> _EXTRAIT DU TEXTE_
----------------------------------------

Marseille, la mélancolie et alors ? par Yohanne Lamoulère, photographe

La saupe
© Yohanne Lamoulère

A Marseille, ville populaire et multiculturelle, se joue le destin de l’Europe.

Tel est le point de vue ici développé par Yohanne Lamoulère, photographiant la diversité d’une ville qui pourrait être une utopie pour demain, si les déchirures ou les actions politiques à visée publicitaire ne détruisent pas la richesse d’un lieu tentant cahin-caha, de chaos en cahots, de rives en dérives, de maintenir une cohésion sociale au sein d’une vaste zone à défendre dans sa singularité, et portée par tous comme emblème désirable de l’espace méditerranéen dans son entièreté.

Sous l’oeil du Rollefleix de Yohanne Lamoulère, ses habitants semblent d’une mélancolie universelle, peut-être parce que les conditions de vie sont difficiles, que la ville leur échappe, gentrifiée comme un peu partout quand importe davantage le prix du mètre carré que les besoins de tous, peut-être aussi parce qu’ils sont regardés d’âme à âme.

On lira dans l’entretien qui suit des propos très nets, engagés et salutaires, quand les immeubles s’effondrent en détruisant des vies.

Kada & Chaïma
© Yohanne Lamoulère

Marseille est une ville que vous ne cessez de photographier. Que représente-t-elle pour vous ? Une succession de villages, de faux bourgs, pour reprendre le titre de votre dernier livre publié au Bec en l’air ?­­

Ce titre vient justement du fait que ne je crois pas vraiment au fait qu’il n’y ait pas de faubourgs, donc de banlieue, à Marseille. La légende raconte que la ville serait constituée de 111 villages, et que chacun aurait gardé ses spécificités. Que la ville aurait conservé une certaine cohésion grâce à cette particularité. Euroméditerranée (un des plus grands projets de réhabilitation urbaine en Europe) a même utilisé ce mythe en créant le 112ème quartier de Marseille, qu’eux-mêmes nomment « Smartseille » (ce qui veut tout dire), et qui entend redynamiser le port et préfigurer la ville de demain, en utilisant bien sûr des arguments de mixité sociale et des mots-clefs comme éco-quartier, intérêt national, nouvelles habitudes urbaines… Mais quelle ville, et pour quels habitants ? Certes, les quartiers populaires existent et luttent encore en centre ville, mais une vraie fracture sociale existe aussi physiquement dans la ville, et les pauvres sont repoussés vers ces faubourgs. Marseille représente beaucoup de choses. Et son image est mouvante. Elle est la ville méditerranéenne, elle est l’avenir du pays, en ce sens qu’elle rassemble toutes les grandes difficultés, et je pense sincèrement que si elle s’en sort, l’Europe peux encore se nourrir d’utopies. Si elle sombre, il n’y aura plus beaucoup d’illusions à se faire.

----------------------------------------

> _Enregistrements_
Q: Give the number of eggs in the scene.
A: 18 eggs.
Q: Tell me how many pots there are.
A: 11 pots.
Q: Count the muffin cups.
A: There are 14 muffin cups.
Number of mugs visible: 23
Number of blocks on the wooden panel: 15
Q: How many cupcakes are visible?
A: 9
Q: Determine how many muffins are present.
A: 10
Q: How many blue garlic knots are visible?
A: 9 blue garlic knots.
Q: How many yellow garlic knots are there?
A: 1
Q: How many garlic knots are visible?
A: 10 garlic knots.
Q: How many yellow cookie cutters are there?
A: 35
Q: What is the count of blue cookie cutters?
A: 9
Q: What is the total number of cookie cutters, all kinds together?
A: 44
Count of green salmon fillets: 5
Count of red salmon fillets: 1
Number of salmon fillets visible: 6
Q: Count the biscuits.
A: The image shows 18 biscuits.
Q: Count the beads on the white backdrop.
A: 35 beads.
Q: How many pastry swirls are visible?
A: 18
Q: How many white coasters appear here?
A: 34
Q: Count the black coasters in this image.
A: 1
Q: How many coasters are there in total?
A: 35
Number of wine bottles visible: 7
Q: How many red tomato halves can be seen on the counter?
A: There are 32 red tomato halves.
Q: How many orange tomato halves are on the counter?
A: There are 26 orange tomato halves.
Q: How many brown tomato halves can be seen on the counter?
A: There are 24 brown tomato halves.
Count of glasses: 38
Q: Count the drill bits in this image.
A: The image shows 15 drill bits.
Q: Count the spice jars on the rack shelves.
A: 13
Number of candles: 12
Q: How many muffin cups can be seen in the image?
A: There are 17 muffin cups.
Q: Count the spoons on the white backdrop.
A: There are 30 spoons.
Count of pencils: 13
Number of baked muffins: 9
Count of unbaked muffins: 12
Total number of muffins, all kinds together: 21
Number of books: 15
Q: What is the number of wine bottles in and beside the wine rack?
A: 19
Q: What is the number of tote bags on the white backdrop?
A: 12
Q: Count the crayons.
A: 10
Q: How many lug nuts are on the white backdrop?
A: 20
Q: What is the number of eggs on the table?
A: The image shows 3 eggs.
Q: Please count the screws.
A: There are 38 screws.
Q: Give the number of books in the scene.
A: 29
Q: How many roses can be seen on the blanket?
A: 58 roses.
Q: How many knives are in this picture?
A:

----------------------------------------

> _CONSIGNE_
Citez mot pour mot le texte sur Marseille, entre « Tel est le point » et « dans son entièreté. », ces deux passages compris.

> _RÉPONSE_
Tel est le point de vue ici développé par Yohanne Lamoulère, photographiant la diversité d’une ville qui pourrait être une utopie pour demain, si les déchirures ou les actions politiques à visée publicitaire ne détruisent pas la richesse d’un lieu tentant cahin-caha, de chaos en cahots, de rives en dérives, de maintenir une cohésion sociale au sein d’une vaste zone à défendre dans sa singularité, et portée par tous comme emblème désirable de l’espace méditerranéen dans son entièreté.